When TASes are considered for publication, the entertainment value has great importance. If there is more than one way of doing something throughout the movie, and especially if these options are all equally fast, the most entertaining option should be chosen, or else the submission has a high probability of being rejected. Also in some cases even some things which may make the run slightly faster might still be rejected if they have an exceedingly negative impact on entertainment. This is a rather good principle in that it ensures a certain quality of entertainment, especially when from several choices the most entertaining one is required.
In the regular speedrunning community, however, it seems that they couldn't care less about entertainment. Even in situations where it doesn't really matter speedwise what you do (for example in interactive cutscenes which you can't skip), speedrunners often couldn't give a rat's ass about what is the most entertaining thing to do. They don't have to: Their run will be published anyways.
For example the HL:OF speedrun at SDA is a good example of this. In interactive cutscenes, instead of focusing into the story, following it and letting the viewer follow it too, it seems that the speedrunner made the best of his efforts to actually ruin those cutscenes and make them as unwatchable as he possibly could. He did this by, among other things, constantly (and very annoyingly) turning on and off his night vision goggles (this causes a doubly annoying effect: the screen flashes constantly, so it's almost impossible to follow what's happening in the cutscene, and turning the goggles on and off is accompanied with a noise which completely overwhelms the dialog).
A lesser example, and one which can be more argued for in terms of speedrunning, but still very annoying, is the FEAR speedrun (well, both of them, actually). The game itself is technically superb: It has superb graphics with very detailed textures, reflections, bump mapping, dynamic lighting and dynamic shadows. The game utilizes this graphics engine very well in many places, eg. by creating very cool dynamic lighting effects.
The speedruns, however, have been made with the *lowest* possible graphics settings (low-resolution textures, no bump-mapping, no dynamic shadows) and with the gamma correction turned to maximum (which effectively kills lighting almost completely, making everything look almost flat-shaded). The original game, with high quality settings, looks absolutely superb. The speedruns, with their lowest-possible quality settings and gamma correction turned to maximum, make the game look like absolute crap.

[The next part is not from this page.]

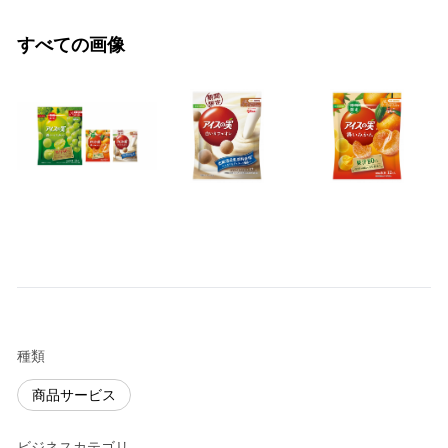
すべての画像
種類
商品サービス
ビジネスカテゴリ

Having played the game, looking at the speedruns like that is quite painful. All the marvelous graphics, lighting and shadowing completely destroyed. It almost looks like you were watching Quake2 with a monitor with a way too bright gamma correction.
I understand that from a speedrunning point of view they may want to get the highest possible framerate (to be able to react fast to everything), and by bumping gamma correction to the max they ensure that they can see everything, but from the entertainment point of view the visual quality of the video is completely destroyed and absolute crap. These runs would *never* be publishing-worthy as TASes here because of these visual quality issues.
Of course they don't care. The speedruns are published nevertheless. They don't give a rat's ass about entertainment issues.
Some speedrunners complain that TASing destroys the value of real speedrunning. Well, if they concentrated a bit more on actually making their runs *entertaining*, that would help a lot, IMO.
EDIT: PLEASE READ THIS BEFORE MAKING STUPID COMMENTS
Please don't read selectively "I hate speedruns", skipping everything else, and then make an ass of yourself by commenting on that mistaken assumption.
To make things absolutely clear: I like regular speedruns. I follow SDA and check it on a regular basis to see if new speedruns have been published for games I have played or like. Just last week I noticed a new speedrun of Driver (for the PC), which I immediately downloaded and liked. Moreover, I'm a huge fan of the QdQ speedruns and follow them even with more passion. (In fact, I even *bought* Quake (in a pack which had Quakes 1-3) partially because I wanted to see the QdQ speedruns on the actual game.)
So no, I do *not* hate speedruns in general. This is *not* an attack on speedruns or the speedrunning community.
What I do dislike is that in a few speedruns the runner seems to do his best to annoy the viewer whenever he can and doesn't seem to care at all about how entertaining the "boring" parts (eg. unskippable interactive cutscenes) of the run are. I also dislike when a runner selects the lowest possible graphical settings for the game, making it look like crap (although I understand there may be technical reasons to do that).